Raw data:
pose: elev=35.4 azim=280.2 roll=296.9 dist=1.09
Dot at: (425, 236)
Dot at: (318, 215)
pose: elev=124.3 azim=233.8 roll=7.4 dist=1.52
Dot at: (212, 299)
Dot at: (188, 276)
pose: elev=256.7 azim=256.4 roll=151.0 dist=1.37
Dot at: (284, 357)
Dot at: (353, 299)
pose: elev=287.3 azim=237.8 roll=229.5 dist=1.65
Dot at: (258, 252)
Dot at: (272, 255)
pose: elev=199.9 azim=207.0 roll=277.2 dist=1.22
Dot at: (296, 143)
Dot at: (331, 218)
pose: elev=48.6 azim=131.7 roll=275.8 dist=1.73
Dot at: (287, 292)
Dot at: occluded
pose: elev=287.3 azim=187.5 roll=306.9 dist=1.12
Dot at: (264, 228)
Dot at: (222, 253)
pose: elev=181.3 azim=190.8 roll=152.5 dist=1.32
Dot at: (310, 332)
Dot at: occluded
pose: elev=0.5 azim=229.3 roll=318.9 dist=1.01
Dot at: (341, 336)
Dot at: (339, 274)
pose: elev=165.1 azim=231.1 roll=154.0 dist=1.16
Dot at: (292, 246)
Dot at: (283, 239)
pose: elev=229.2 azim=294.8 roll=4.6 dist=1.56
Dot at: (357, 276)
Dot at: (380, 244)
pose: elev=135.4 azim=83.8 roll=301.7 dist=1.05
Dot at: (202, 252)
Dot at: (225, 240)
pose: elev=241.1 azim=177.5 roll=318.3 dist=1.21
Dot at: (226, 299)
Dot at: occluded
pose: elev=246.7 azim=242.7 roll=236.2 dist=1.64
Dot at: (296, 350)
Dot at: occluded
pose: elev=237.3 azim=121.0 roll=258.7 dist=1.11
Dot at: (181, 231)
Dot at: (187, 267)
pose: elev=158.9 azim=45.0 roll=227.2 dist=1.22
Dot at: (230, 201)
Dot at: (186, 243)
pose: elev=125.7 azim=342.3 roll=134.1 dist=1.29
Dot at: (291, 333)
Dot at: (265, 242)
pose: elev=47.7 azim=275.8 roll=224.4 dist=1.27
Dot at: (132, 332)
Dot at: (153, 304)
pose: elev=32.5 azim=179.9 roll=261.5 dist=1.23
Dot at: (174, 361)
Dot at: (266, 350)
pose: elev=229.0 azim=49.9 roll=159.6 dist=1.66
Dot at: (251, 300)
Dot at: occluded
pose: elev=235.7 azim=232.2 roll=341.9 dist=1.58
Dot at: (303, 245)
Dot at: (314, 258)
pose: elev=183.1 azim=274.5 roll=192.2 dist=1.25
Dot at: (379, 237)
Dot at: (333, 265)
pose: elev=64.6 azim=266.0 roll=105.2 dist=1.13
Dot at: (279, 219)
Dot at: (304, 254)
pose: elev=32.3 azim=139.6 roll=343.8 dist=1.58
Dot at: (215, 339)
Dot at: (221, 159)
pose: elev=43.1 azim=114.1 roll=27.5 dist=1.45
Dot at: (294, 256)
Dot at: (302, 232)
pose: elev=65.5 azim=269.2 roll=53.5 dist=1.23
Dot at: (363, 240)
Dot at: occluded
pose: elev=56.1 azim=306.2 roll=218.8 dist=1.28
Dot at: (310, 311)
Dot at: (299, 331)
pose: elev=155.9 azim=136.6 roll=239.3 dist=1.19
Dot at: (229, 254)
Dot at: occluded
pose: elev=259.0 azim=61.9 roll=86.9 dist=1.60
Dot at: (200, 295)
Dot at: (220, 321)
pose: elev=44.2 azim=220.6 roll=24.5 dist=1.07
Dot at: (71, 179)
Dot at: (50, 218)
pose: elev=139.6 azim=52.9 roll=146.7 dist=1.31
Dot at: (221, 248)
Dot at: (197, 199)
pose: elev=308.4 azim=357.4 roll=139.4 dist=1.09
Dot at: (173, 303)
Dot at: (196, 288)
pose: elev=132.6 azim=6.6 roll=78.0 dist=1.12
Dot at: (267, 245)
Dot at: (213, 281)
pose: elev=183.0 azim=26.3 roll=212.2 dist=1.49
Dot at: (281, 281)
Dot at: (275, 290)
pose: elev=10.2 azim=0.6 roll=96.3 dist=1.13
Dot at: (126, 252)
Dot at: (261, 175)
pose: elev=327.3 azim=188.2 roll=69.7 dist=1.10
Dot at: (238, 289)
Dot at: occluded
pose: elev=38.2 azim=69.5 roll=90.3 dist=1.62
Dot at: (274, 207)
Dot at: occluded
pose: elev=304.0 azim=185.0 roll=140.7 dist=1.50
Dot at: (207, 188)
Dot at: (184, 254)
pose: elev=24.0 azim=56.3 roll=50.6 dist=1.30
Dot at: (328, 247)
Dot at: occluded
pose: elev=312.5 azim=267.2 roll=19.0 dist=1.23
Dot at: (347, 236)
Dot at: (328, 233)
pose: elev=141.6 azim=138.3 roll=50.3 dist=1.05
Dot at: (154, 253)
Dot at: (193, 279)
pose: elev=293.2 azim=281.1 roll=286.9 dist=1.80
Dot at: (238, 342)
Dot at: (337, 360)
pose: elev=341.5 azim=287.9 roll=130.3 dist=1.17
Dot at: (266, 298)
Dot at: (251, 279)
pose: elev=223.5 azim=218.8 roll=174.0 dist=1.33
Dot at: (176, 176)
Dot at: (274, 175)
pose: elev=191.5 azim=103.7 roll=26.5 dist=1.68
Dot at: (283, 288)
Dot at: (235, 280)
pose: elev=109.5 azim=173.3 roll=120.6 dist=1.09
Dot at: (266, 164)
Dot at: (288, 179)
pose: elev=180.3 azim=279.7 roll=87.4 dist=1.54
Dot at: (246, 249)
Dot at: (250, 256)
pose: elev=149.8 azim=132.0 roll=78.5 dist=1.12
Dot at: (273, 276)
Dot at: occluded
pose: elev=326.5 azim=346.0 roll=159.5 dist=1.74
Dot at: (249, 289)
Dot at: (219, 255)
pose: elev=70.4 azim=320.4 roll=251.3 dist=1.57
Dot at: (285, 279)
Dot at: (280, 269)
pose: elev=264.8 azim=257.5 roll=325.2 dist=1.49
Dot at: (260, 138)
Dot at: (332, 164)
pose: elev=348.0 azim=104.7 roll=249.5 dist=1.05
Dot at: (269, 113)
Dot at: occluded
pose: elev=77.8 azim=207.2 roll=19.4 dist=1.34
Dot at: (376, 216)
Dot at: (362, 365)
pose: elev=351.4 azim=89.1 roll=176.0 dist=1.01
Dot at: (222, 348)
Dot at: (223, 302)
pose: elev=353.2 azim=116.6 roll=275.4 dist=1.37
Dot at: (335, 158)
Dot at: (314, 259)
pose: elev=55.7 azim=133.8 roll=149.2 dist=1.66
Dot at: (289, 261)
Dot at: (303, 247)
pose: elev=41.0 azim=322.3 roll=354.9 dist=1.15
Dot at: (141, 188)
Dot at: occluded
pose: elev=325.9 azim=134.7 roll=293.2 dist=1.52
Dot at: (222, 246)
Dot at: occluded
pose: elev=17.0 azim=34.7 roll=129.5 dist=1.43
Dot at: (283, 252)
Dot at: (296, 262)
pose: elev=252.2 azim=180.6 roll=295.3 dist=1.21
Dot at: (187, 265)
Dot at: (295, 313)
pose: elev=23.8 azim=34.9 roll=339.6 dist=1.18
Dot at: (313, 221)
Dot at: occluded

Short problem:
Reproduce all of the items above verbatim, keeping every line unchanged.

Completed task:
pose: elev=35.4 azim=280.2 roll=296.9 dist=1.09
Dot at: (425, 236)
Dot at: (318, 215)
pose: elev=124.3 azim=233.8 roll=7.4 dist=1.52
Dot at: (212, 299)
Dot at: (188, 276)
pose: elev=256.7 azim=256.4 roll=151.0 dist=1.37
Dot at: (284, 357)
Dot at: (353, 299)
pose: elev=287.3 azim=237.8 roll=229.5 dist=1.65
Dot at: (258, 252)
Dot at: (272, 255)
pose: elev=199.9 azim=207.0 roll=277.2 dist=1.22
Dot at: (296, 143)
Dot at: (331, 218)
pose: elev=48.6 azim=131.7 roll=275.8 dist=1.73
Dot at: (287, 292)
Dot at: occluded
pose: elev=287.3 azim=187.5 roll=306.9 dist=1.12
Dot at: (264, 228)
Dot at: (222, 253)
pose: elev=181.3 azim=190.8 roll=152.5 dist=1.32
Dot at: (310, 332)
Dot at: occluded
pose: elev=0.5 azim=229.3 roll=318.9 dist=1.01
Dot at: (341, 336)
Dot at: (339, 274)
pose: elev=165.1 azim=231.1 roll=154.0 dist=1.16
Dot at: (292, 246)
Dot at: (283, 239)
pose: elev=229.2 azim=294.8 roll=4.6 dist=1.56
Dot at: (357, 276)
Dot at: (380, 244)
pose: elev=135.4 azim=83.8 roll=301.7 dist=1.05
Dot at: (202, 252)
Dot at: (225, 240)
pose: elev=241.1 azim=177.5 roll=318.3 dist=1.21
Dot at: (226, 299)
Dot at: occluded
pose: elev=246.7 azim=242.7 roll=236.2 dist=1.64
Dot at: (296, 350)
Dot at: occluded
pose: elev=237.3 azim=121.0 roll=258.7 dist=1.11
Dot at: (181, 231)
Dot at: (187, 267)
pose: elev=158.9 azim=45.0 roll=227.2 dist=1.22
Dot at: (230, 201)
Dot at: (186, 243)
pose: elev=125.7 azim=342.3 roll=134.1 dist=1.29
Dot at: (291, 333)
Dot at: (265, 242)
pose: elev=47.7 azim=275.8 roll=224.4 dist=1.27
Dot at: (132, 332)
Dot at: (153, 304)
pose: elev=32.5 azim=179.9 roll=261.5 dist=1.23
Dot at: (174, 361)
Dot at: (266, 350)
pose: elev=229.0 azim=49.9 roll=159.6 dist=1.66
Dot at: (251, 300)
Dot at: occluded
pose: elev=235.7 azim=232.2 roll=341.9 dist=1.58
Dot at: (303, 245)
Dot at: (314, 258)
pose: elev=183.1 azim=274.5 roll=192.2 dist=1.25
Dot at: (379, 237)
Dot at: (333, 265)
pose: elev=64.6 azim=266.0 roll=105.2 dist=1.13
Dot at: (279, 219)
Dot at: (304, 254)
pose: elev=32.3 azim=139.6 roll=343.8 dist=1.58
Dot at: (215, 339)
Dot at: (221, 159)
pose: elev=43.1 azim=114.1 roll=27.5 dist=1.45
Dot at: (294, 256)
Dot at: (302, 232)
pose: elev=65.5 azim=269.2 roll=53.5 dist=1.23
Dot at: (363, 240)
Dot at: occluded
pose: elev=56.1 azim=306.2 roll=218.8 dist=1.28
Dot at: (310, 311)
Dot at: (299, 331)
pose: elev=155.9 azim=136.6 roll=239.3 dist=1.19
Dot at: (229, 254)
Dot at: occluded
pose: elev=259.0 azim=61.9 roll=86.9 dist=1.60
Dot at: (200, 295)
Dot at: (220, 321)
pose: elev=44.2 azim=220.6 roll=24.5 dist=1.07
Dot at: (71, 179)
Dot at: (50, 218)
pose: elev=139.6 azim=52.9 roll=146.7 dist=1.31
Dot at: (221, 248)
Dot at: (197, 199)
pose: elev=308.4 azim=357.4 roll=139.4 dist=1.09
Dot at: (173, 303)
Dot at: (196, 288)
pose: elev=132.6 azim=6.6 roll=78.0 dist=1.12
Dot at: (267, 245)
Dot at: (213, 281)
pose: elev=183.0 azim=26.3 roll=212.2 dist=1.49
Dot at: (281, 281)
Dot at: (275, 290)
pose: elev=10.2 azim=0.6 roll=96.3 dist=1.13
Dot at: (126, 252)
Dot at: (261, 175)
pose: elev=327.3 azim=188.2 roll=69.7 dist=1.10
Dot at: (238, 289)
Dot at: occluded
pose: elev=38.2 azim=69.5 roll=90.3 dist=1.62
Dot at: (274, 207)
Dot at: occluded
pose: elev=304.0 azim=185.0 roll=140.7 dist=1.50
Dot at: (207, 188)
Dot at: (184, 254)
pose: elev=24.0 azim=56.3 roll=50.6 dist=1.30
Dot at: (328, 247)
Dot at: occluded
pose: elev=312.5 azim=267.2 roll=19.0 dist=1.23
Dot at: (347, 236)
Dot at: (328, 233)
pose: elev=141.6 azim=138.3 roll=50.3 dist=1.05
Dot at: (154, 253)
Dot at: (193, 279)
pose: elev=293.2 azim=281.1 roll=286.9 dist=1.80
Dot at: (238, 342)
Dot at: (337, 360)
pose: elev=341.5 azim=287.9 roll=130.3 dist=1.17
Dot at: (266, 298)
Dot at: (251, 279)
pose: elev=223.5 azim=218.8 roll=174.0 dist=1.33
Dot at: (176, 176)
Dot at: (274, 175)
pose: elev=191.5 azim=103.7 roll=26.5 dist=1.68
Dot at: (283, 288)
Dot at: (235, 280)
pose: elev=109.5 azim=173.3 roll=120.6 dist=1.09
Dot at: (266, 164)
Dot at: (288, 179)
pose: elev=180.3 azim=279.7 roll=87.4 dist=1.54
Dot at: (246, 249)
Dot at: (250, 256)
pose: elev=149.8 azim=132.0 roll=78.5 dist=1.12
Dot at: (273, 276)
Dot at: occluded
pose: elev=326.5 azim=346.0 roll=159.5 dist=1.74
Dot at: (249, 289)
Dot at: (219, 255)
pose: elev=70.4 azim=320.4 roll=251.3 dist=1.57
Dot at: (285, 279)
Dot at: (280, 269)
pose: elev=264.8 azim=257.5 roll=325.2 dist=1.49
Dot at: (260, 138)
Dot at: (332, 164)
pose: elev=348.0 azim=104.7 roll=249.5 dist=1.05
Dot at: (269, 113)
Dot at: occluded
pose: elev=77.8 azim=207.2 roll=19.4 dist=1.34
Dot at: (376, 216)
Dot at: (362, 365)
pose: elev=351.4 azim=89.1 roll=176.0 dist=1.01
Dot at: (222, 348)
Dot at: (223, 302)
pose: elev=353.2 azim=116.6 roll=275.4 dist=1.37
Dot at: (335, 158)
Dot at: (314, 259)
pose: elev=55.7 azim=133.8 roll=149.2 dist=1.66
Dot at: (289, 261)
Dot at: (303, 247)
pose: elev=41.0 azim=322.3 roll=354.9 dist=1.15
Dot at: (141, 188)
Dot at: occluded
pose: elev=325.9 azim=134.7 roll=293.2 dist=1.52
Dot at: (222, 246)
Dot at: occluded
pose: elev=17.0 azim=34.7 roll=129.5 dist=1.43
Dot at: (283, 252)
Dot at: (296, 262)
pose: elev=252.2 azim=180.6 roll=295.3 dist=1.21
Dot at: (187, 265)
Dot at: (295, 313)
pose: elev=23.8 azim=34.9 roll=339.6 dist=1.18
Dot at: (313, 221)
Dot at: occluded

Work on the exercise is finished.